In 1995, the two former opponents were introduced by a mutual friend and slowly began to build bridges between their respective communities. They founded the Interfaith Mediation Center of the Muslim-Christian Dialogue in Kaduna. The organization provides interfaith training to young people in schools and universities, to women, religious leaders and politicians. The center contributed to defusing tensions and peace agreements between Muslim and Christian communities. The center worked with state governments to achieve peace declarations signed by community leaders declaration in Kaduna in 2002, and in Yelwa-Shendam after a spate of violence in 2004.

==Documentary Films==
Imam Ashafa and Pastor Wuye have been the subject of two documentary films:
- The Imam and the Pastor (2006)
- An African Answer (2010)

==Honors==
Pastor James Wuye and Imam Muhammad Ashafa received the Bremen Peace Award in 2005, the Fondation Chirac Prize for Conflict Prevention in 2009, and the German Africa Prize in 2013.

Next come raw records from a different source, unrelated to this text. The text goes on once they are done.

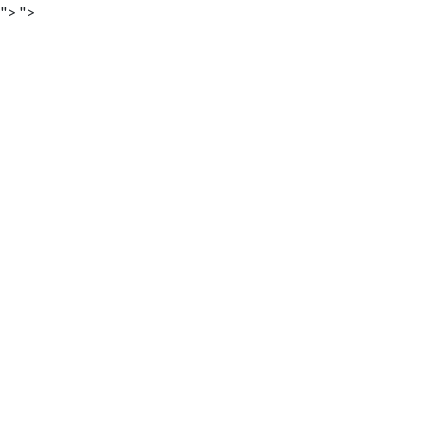
">
">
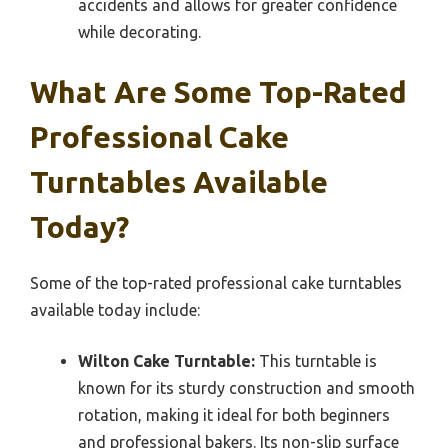
accidents and allows for greater confidence
while decorating.
What Are Some Top-Rated
Professional Cake
Turntables Available
Today?
Some of the top-rated professional cake turntables
available today include:
Wilton Cake Turntable:
This turntable is
known for its sturdy construction and smooth
rotation, making it ideal for both beginners
and professional bakers. Its non-slip surface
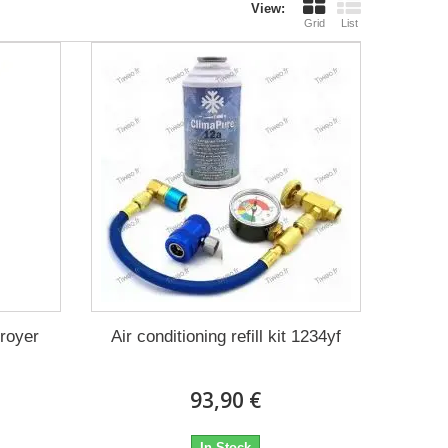
View:
Grid
List
troyer
Air conditioning refill kit 1234yf
93,90 €
In Stock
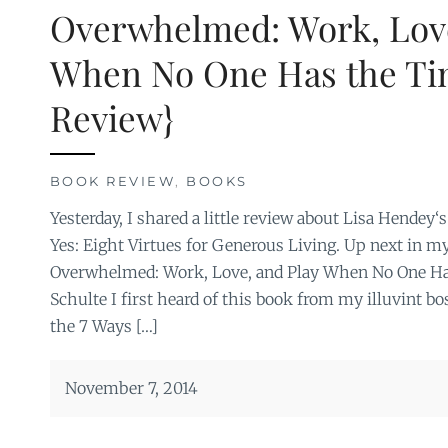
Overwhelmed: Work, Love
When No One Has the Ti
Review}
BOOK REVIEW
,
BOOKS
Yesterday, I shared a little review about Lisa Hendey
Yes: Eight Virtues for Generous Living. Up next in m
Overwhelmed: Work, Love, and Play When No One Has
Schulte I first heard of this book from my illuvint b
the 7 Ways […]
November 7, 2014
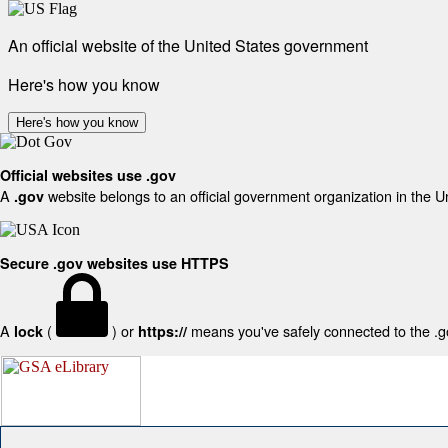
An official website of the United States government
Here's how you know
Here's how you know
Official websites use .gov
A
website belongs to an official government organization in the U
.gov
Secure .gov websites use HTTPS
A
(
) or
means you've safely connected to the .gov
lock
https://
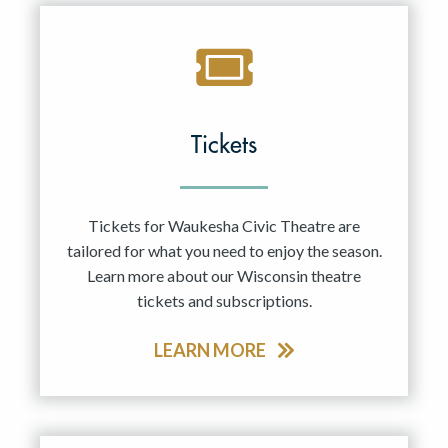
Tickets
Tickets for Waukesha Civic Theatre are
tailored for what you need to enjoy the season.
Learn more about our Wisconsin theatre
tickets and subscriptions.
LEARN MORE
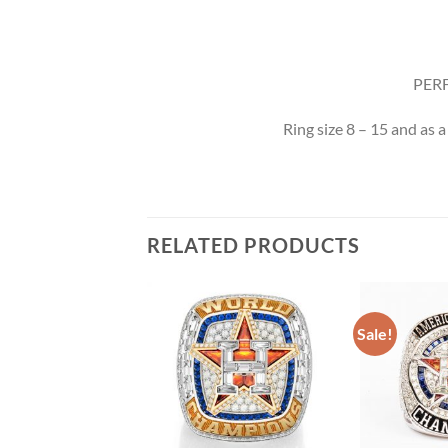
PERF
Ring size 8 – 15 and as a
RELATED PRODUCTS
Sale!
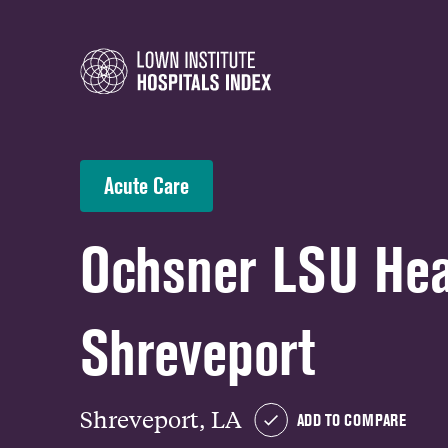
Acute Care
Ochsner LSU Hea
Shreveport
Shreveport, LA
ADD TO COMPARE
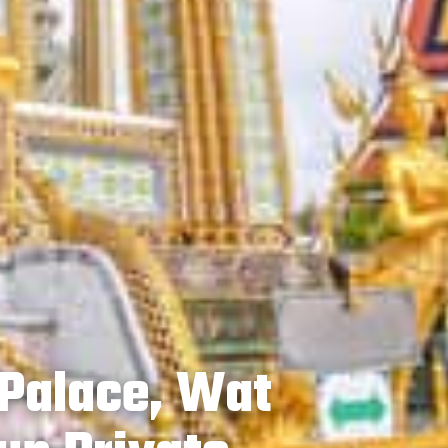
Palace, Wat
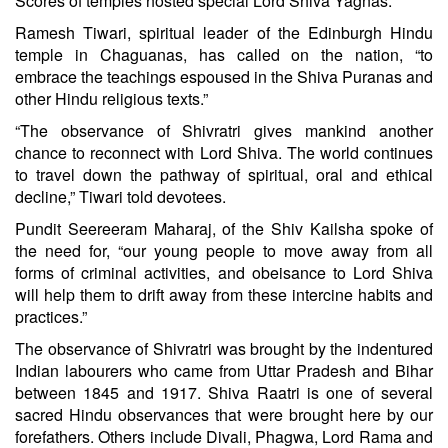
Scores of temples hosted special Lord Shiva Yagnas.
Ramesh Tiwari, spiritual leader of the Edinburgh Hindu
temple in Chaguanas, has called on the nation, “to
embrace the teachings espoused in the Shiva Puranas and
other Hindu religious texts.”
“The observance of Shivratri gives mankind another
chance to reconnect with Lord Shiva. The world continues
to travel down the pathway of spiritual, oral and ethical
decline,” Tiwari told devotees.
Pundit Seereeram Maharaj, of the Shiv Kailsha spoke of
the need for, “our young people to move away from all
forms of criminal activities, and obeisance to Lord Shiva
will help them to drift away from these intercine habits and
practices.”
The observance of Shivratri was brought by the indentured
Indian labourers who came from Uttar Pradesh and Bihar
between 1845 and 1917. Shiva Raatri is one of several
sacred Hindu observances that were brought here by our
forefathers. Others include Divali, Phagwa, Lord Rama and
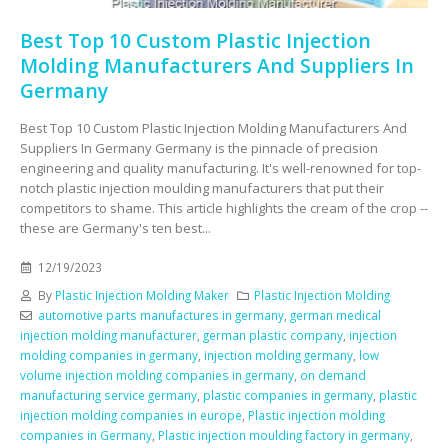
Best Top 10 Custom Plastic Injection
Molding Manufacturers And Suppliers In
Germany
Best Top 10 Custom Plastic Injection Molding Manufacturers And
Suppliers In Germany Germany is the pinnacle of precision
engineering and quality manufacturing. It's well-renowned for top-
notch plastic injection moulding manufacturers that put their
competitors to shame. This article highlights the cream of the crop --
these are Germany's ten best...
12/19/2023
By
Plastic Injection Molding Maker
Plastic Injection Molding
automotive parts manufactures in germany
,
german medical
injection molding manufacturer
,
german plastic company
,
injection
molding companies in germany
,
injection molding germany
,
low
volume injection molding companies in germany
,
on demand
manufacturing service germany
,
plastic companies in germany
,
plastic
injection molding companies in europe
,
Plastic injection molding
companies in Germany
,
Plastic injection moulding factory in germany
,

They were among five recipients of the 2017 Intercultural Innovation Award, conferred by the United Nations Alliance of Civilizations and BMW, for their successful mediations in conflicts in Nigeria.

In 2025, Wuye and Ashafa were awarded the first Commonwealth Peace Prize, created by the Commonwealth Secretariat and the Khalili Foundation. The prize included a £50,000 donation from the foundation to the Interfaith Mediation Centre.